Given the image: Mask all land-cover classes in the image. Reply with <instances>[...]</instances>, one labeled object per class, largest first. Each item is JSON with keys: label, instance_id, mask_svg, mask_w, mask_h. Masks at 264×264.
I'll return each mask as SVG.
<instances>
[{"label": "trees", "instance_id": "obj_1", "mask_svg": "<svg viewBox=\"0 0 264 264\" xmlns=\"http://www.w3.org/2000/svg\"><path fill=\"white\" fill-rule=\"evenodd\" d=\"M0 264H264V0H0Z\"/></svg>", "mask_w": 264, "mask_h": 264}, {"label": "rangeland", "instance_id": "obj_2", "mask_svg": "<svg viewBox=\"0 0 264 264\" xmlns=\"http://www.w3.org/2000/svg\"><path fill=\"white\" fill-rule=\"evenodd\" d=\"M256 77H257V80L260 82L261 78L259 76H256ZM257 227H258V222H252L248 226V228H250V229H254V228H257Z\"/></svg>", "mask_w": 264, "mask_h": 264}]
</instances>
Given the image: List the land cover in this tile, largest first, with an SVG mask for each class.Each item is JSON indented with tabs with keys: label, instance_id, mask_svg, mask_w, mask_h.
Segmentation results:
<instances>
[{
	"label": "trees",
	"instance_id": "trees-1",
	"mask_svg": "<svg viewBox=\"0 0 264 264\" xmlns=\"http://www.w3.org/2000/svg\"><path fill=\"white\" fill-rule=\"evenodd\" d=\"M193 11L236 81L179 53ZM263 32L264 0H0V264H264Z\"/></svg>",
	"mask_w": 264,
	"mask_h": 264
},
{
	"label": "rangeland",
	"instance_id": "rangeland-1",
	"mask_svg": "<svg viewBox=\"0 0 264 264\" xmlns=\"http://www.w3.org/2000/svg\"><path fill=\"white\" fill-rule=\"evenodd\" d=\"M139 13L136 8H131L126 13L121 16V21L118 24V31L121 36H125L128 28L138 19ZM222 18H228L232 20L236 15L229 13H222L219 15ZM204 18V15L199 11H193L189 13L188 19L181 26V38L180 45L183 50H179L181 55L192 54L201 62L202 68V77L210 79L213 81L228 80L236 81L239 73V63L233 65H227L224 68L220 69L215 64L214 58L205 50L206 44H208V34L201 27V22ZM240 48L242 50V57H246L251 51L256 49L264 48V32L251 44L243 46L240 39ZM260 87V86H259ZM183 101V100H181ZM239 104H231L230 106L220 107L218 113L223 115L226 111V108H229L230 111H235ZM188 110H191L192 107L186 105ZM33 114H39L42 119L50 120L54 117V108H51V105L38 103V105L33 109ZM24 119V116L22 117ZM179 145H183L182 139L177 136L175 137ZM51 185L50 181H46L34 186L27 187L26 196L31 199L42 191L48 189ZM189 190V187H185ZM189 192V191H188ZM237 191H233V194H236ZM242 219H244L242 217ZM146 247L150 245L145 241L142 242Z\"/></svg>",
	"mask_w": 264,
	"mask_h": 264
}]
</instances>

^^^^^^^^

Brief:
Reproduce every line of the material above without changing any character.

Response below:
Given the image: Mask all land-cover classes in the image. Reply with <instances>[...]</instances>, one labeled object per class, largest first. Each item is JSON with keys: label, instance_id, mask_svg, mask_w, mask_h. Masks at 264×264.
I'll return each mask as SVG.
<instances>
[{"label": "trees", "instance_id": "obj_1", "mask_svg": "<svg viewBox=\"0 0 264 264\" xmlns=\"http://www.w3.org/2000/svg\"><path fill=\"white\" fill-rule=\"evenodd\" d=\"M0 264H264V0H0Z\"/></svg>", "mask_w": 264, "mask_h": 264}, {"label": "rangeland", "instance_id": "obj_2", "mask_svg": "<svg viewBox=\"0 0 264 264\" xmlns=\"http://www.w3.org/2000/svg\"><path fill=\"white\" fill-rule=\"evenodd\" d=\"M256 77H257V80L260 82L261 78L259 76H256ZM257 227H258V222H252L248 226V228H250V229H254V228H257Z\"/></svg>", "mask_w": 264, "mask_h": 264}]
</instances>
Given the image: List the land cover in this tile, largest first, with an SVG mask for each class.Each item is JSON indented with tabs with keys: label, instance_id, mask_svg, mask_w, mask_h.
Segmentation results:
<instances>
[{
	"label": "trees",
	"instance_id": "trees-1",
	"mask_svg": "<svg viewBox=\"0 0 264 264\" xmlns=\"http://www.w3.org/2000/svg\"><path fill=\"white\" fill-rule=\"evenodd\" d=\"M193 11L236 81L179 53ZM263 32L264 0H0V264H264Z\"/></svg>",
	"mask_w": 264,
	"mask_h": 264
},
{
	"label": "rangeland",
	"instance_id": "rangeland-1",
	"mask_svg": "<svg viewBox=\"0 0 264 264\" xmlns=\"http://www.w3.org/2000/svg\"><path fill=\"white\" fill-rule=\"evenodd\" d=\"M139 13L136 8H131L126 13L121 16V21L118 24V31L121 36H125L128 28L138 19ZM222 18H228L232 20L236 15L229 13H222L219 15ZM204 18V15L199 11H193L189 13L188 19L181 26V38L180 45L183 50H179L181 55L192 54L201 62L202 68V77L210 79L213 81L228 80L236 81L239 73V63L233 65H227L224 68L220 69L215 64L214 58L205 50L206 44H208V34L201 27V22ZM240 48L242 50V57H246L251 51L256 49L264 48V32L251 44L243 46L240 39ZM260 87V86H259ZM183 101V100H181ZM239 104H231L230 106L220 107L218 113L223 115L226 111V108H229L230 111H235ZM188 110H191L192 107L186 105ZM33 114H39L42 119L50 120L54 117V108H51V105L38 103V105L33 109ZM24 119V116L22 117ZM179 145H183L182 139L177 136L175 137ZM51 185L50 181H46L34 186L27 187L26 196L31 199L42 191L48 189ZM189 190V187H185ZM189 192V191H188ZM237 191H233V194H236ZM242 219H244L242 217ZM146 247L150 245L145 241L142 242Z\"/></svg>",
	"mask_w": 264,
	"mask_h": 264
}]
</instances>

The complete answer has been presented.